Data for analysis:
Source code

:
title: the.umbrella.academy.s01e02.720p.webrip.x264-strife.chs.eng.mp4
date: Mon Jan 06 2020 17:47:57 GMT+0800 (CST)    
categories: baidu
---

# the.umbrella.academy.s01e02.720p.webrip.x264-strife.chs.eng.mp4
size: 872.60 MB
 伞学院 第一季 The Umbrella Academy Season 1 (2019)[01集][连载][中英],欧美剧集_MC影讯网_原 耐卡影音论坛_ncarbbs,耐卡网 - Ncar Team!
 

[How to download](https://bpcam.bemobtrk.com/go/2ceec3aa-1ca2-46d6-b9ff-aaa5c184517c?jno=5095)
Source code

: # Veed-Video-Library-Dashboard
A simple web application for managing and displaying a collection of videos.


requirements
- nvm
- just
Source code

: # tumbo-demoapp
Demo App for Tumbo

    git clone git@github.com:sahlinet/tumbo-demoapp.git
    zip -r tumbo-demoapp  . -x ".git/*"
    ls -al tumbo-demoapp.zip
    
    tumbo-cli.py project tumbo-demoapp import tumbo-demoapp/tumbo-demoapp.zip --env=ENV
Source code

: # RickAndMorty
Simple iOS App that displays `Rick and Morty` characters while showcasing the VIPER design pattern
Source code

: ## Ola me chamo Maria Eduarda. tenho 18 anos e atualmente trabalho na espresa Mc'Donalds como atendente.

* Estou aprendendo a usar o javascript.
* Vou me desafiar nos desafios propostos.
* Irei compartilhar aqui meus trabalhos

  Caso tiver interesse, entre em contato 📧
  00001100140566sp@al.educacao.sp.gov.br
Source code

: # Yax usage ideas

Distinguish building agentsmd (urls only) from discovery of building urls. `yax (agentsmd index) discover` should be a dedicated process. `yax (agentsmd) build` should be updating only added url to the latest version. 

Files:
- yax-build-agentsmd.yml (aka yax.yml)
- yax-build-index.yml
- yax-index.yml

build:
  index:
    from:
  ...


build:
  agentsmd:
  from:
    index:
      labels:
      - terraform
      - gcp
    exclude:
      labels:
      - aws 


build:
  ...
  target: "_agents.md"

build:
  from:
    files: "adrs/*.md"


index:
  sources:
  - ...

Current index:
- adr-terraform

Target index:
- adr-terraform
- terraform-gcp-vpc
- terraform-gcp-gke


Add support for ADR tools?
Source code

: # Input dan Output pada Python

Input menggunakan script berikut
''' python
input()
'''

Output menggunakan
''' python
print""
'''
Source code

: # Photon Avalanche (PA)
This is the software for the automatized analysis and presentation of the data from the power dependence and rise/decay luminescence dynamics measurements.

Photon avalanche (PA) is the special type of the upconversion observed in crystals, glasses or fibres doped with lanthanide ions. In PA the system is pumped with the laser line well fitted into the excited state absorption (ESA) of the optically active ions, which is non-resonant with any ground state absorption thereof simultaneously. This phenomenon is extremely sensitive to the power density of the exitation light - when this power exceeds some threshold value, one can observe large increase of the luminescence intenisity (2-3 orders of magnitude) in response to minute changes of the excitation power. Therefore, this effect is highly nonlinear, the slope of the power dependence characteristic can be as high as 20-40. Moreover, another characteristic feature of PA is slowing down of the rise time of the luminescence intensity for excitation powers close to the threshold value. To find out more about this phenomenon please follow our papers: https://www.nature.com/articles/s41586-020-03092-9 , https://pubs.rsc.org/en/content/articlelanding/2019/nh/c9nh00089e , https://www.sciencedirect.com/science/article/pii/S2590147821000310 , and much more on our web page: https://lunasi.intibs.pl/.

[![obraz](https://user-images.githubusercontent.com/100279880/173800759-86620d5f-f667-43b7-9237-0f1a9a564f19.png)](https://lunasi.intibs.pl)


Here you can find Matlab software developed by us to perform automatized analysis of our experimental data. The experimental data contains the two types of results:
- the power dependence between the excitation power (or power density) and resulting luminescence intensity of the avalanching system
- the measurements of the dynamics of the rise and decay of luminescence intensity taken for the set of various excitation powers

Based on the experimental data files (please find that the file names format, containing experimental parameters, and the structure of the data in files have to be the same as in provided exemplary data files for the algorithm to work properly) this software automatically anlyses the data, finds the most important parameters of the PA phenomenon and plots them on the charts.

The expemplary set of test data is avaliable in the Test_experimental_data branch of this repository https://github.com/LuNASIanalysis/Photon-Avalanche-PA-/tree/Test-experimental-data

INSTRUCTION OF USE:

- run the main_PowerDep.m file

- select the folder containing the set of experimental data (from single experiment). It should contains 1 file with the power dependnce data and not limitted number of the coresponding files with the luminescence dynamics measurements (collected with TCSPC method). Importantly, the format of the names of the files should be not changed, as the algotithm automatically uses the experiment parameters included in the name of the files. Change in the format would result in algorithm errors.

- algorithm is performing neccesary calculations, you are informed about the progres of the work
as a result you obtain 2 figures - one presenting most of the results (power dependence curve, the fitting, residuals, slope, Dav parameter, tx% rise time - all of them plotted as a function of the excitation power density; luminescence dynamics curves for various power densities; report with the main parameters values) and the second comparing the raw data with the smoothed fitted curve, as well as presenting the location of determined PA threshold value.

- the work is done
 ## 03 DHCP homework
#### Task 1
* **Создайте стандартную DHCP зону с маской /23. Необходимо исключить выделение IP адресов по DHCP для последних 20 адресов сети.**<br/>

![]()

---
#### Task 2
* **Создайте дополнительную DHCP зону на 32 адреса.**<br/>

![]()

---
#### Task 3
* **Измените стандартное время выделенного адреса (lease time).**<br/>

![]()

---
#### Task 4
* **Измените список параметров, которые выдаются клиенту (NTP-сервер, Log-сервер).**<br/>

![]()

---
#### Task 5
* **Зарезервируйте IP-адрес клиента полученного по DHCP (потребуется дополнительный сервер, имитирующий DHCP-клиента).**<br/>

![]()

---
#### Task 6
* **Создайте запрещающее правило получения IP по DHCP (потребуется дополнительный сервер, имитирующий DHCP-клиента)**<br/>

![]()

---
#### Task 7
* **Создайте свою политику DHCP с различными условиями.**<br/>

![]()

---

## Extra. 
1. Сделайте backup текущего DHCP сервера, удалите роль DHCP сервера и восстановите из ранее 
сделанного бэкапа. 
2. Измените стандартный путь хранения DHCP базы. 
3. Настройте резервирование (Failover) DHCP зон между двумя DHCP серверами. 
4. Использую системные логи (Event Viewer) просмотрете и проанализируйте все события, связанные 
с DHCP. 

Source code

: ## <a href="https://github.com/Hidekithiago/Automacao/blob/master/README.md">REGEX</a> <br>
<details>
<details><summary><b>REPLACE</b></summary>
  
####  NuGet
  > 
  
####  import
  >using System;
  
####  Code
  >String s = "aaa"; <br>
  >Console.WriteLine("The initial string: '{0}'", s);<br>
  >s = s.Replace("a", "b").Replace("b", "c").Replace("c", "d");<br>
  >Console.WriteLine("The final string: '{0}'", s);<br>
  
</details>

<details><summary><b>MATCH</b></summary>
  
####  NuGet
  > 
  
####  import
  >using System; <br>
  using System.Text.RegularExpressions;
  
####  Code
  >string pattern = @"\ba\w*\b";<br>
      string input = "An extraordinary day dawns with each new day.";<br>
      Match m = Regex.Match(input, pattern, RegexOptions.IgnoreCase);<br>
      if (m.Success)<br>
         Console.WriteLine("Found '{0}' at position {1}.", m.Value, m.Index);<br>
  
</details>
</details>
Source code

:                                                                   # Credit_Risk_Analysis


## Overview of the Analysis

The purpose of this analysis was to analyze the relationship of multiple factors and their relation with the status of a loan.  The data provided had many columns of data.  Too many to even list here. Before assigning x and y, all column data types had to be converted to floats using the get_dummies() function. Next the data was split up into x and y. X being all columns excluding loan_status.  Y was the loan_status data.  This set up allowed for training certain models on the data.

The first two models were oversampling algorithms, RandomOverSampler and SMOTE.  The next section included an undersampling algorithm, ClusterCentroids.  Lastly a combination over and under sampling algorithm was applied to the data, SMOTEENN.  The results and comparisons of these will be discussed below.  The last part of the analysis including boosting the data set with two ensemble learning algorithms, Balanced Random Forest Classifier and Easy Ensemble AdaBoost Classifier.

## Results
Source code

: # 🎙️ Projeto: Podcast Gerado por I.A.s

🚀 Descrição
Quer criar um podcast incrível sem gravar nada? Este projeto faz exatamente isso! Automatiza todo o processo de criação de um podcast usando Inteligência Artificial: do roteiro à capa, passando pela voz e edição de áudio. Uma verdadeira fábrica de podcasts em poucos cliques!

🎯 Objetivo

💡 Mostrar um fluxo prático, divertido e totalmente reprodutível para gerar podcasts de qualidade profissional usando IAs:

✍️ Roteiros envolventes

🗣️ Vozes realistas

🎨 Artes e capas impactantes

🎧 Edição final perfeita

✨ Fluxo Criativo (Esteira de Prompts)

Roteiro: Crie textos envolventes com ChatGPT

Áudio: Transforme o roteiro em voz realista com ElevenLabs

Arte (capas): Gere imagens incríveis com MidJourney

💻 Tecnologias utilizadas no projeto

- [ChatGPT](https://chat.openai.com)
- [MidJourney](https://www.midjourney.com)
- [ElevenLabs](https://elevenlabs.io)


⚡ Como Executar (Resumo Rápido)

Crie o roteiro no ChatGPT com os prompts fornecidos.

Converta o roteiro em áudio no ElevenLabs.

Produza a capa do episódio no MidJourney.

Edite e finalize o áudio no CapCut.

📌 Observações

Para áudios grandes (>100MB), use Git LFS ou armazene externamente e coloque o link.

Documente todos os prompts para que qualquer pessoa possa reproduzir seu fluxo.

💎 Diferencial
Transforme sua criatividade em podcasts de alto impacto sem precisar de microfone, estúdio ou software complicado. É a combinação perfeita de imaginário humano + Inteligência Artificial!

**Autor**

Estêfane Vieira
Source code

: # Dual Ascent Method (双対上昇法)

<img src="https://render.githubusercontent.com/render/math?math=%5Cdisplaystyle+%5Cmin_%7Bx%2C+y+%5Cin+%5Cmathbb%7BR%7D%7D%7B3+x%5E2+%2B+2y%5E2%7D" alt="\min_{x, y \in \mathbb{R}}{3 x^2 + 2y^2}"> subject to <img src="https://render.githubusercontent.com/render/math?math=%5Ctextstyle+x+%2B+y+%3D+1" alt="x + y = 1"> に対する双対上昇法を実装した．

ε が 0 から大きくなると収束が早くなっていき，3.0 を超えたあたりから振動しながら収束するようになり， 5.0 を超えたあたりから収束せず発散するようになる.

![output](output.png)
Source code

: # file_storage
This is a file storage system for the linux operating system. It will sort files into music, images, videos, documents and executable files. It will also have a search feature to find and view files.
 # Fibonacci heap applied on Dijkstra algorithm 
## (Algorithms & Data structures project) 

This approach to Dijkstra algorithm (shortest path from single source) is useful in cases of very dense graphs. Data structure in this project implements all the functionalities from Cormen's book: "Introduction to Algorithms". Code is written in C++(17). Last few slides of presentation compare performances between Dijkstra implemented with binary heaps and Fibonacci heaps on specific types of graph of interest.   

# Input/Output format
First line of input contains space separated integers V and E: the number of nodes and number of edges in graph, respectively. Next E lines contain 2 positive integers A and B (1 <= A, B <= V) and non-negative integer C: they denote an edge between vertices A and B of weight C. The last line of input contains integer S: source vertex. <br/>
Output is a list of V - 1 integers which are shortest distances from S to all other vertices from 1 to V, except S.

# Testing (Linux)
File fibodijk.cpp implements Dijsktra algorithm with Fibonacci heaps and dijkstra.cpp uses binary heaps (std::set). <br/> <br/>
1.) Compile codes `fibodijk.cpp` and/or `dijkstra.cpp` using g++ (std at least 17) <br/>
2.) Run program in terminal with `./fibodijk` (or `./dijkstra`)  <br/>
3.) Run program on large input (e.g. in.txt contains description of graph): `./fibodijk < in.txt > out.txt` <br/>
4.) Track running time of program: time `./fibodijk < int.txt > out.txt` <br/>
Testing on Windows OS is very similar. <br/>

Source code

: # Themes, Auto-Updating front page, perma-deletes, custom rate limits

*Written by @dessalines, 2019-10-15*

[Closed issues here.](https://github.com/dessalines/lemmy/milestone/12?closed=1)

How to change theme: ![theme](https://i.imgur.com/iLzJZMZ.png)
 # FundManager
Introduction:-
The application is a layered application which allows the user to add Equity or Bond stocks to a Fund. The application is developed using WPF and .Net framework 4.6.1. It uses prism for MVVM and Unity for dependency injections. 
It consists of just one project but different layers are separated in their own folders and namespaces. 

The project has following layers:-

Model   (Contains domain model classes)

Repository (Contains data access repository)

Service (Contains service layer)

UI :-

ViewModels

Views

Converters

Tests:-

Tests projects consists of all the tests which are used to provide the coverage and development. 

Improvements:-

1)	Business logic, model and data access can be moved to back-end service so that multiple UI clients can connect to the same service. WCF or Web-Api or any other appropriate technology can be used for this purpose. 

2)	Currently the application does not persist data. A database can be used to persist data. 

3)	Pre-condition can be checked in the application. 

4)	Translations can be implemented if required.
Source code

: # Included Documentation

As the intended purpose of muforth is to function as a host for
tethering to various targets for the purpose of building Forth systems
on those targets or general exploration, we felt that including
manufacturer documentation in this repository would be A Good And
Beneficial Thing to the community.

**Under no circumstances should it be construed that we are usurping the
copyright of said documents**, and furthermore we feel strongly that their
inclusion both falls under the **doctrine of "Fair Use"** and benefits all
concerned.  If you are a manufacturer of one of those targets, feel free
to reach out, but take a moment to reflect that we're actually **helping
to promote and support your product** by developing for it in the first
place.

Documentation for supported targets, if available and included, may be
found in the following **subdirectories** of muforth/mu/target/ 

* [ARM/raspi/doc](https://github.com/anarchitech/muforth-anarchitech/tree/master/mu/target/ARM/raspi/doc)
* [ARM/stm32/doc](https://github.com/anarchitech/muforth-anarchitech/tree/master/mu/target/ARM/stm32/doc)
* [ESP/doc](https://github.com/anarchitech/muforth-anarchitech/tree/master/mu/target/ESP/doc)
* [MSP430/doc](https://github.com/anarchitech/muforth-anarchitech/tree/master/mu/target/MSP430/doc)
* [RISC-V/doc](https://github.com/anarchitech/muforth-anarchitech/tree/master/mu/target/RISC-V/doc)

What the exercise asks:
Look through the listing and return each line containing the word "well".

Problem solution:
Photon avalanche (PA) is the special type of the upconversion observed in crystals, glasses or fibres doped with lanthanide ions. In PA the system is pumped with the laser line well fitted into the excited state absorption (ESA) of the optically active ions, which is non-resonant with any ground state absorption thereof simultaneously. This phenomenon is extremely sensitive to the power density of the exitation light - when this power exceeds some threshold value, one can observe large increase of the luminescence intenisity (2-3 orders of magnitude) in response to minute changes of the excitation power. Therefore, this effect is highly nonlinear, the slope of the power dependence characteristic can be as high as 20-40. Moreover, another characteristic feature of PA is slowing down of the rise time of the luminescence intensity for excitation powers close to the threshold value. To find out more about this phenomenon please follow our papers: https://www.nature.com/articles/s41586-020-03092-9 , https://pubs.rsc.org/en/content/articlelanding/2019/nh/c9nh00089e , https://www.sciencedirect.com/science/article/pii/S2590147821000310 , and much more on our web page: https://lunasi.intibs.pl/.
as a result you obtain 2 figures - one presenting most of the results (power dependence curve, the fitting, residuals, slope, Dav parameter, tx% rise time - all of them plotted as a function of the excitation power density; luminescence dynamics curves for various power densities; report with the main parameters values) and the second comparing the raw data with the smoothed fitted curve, as well as presenting the location of determined PA threshold value.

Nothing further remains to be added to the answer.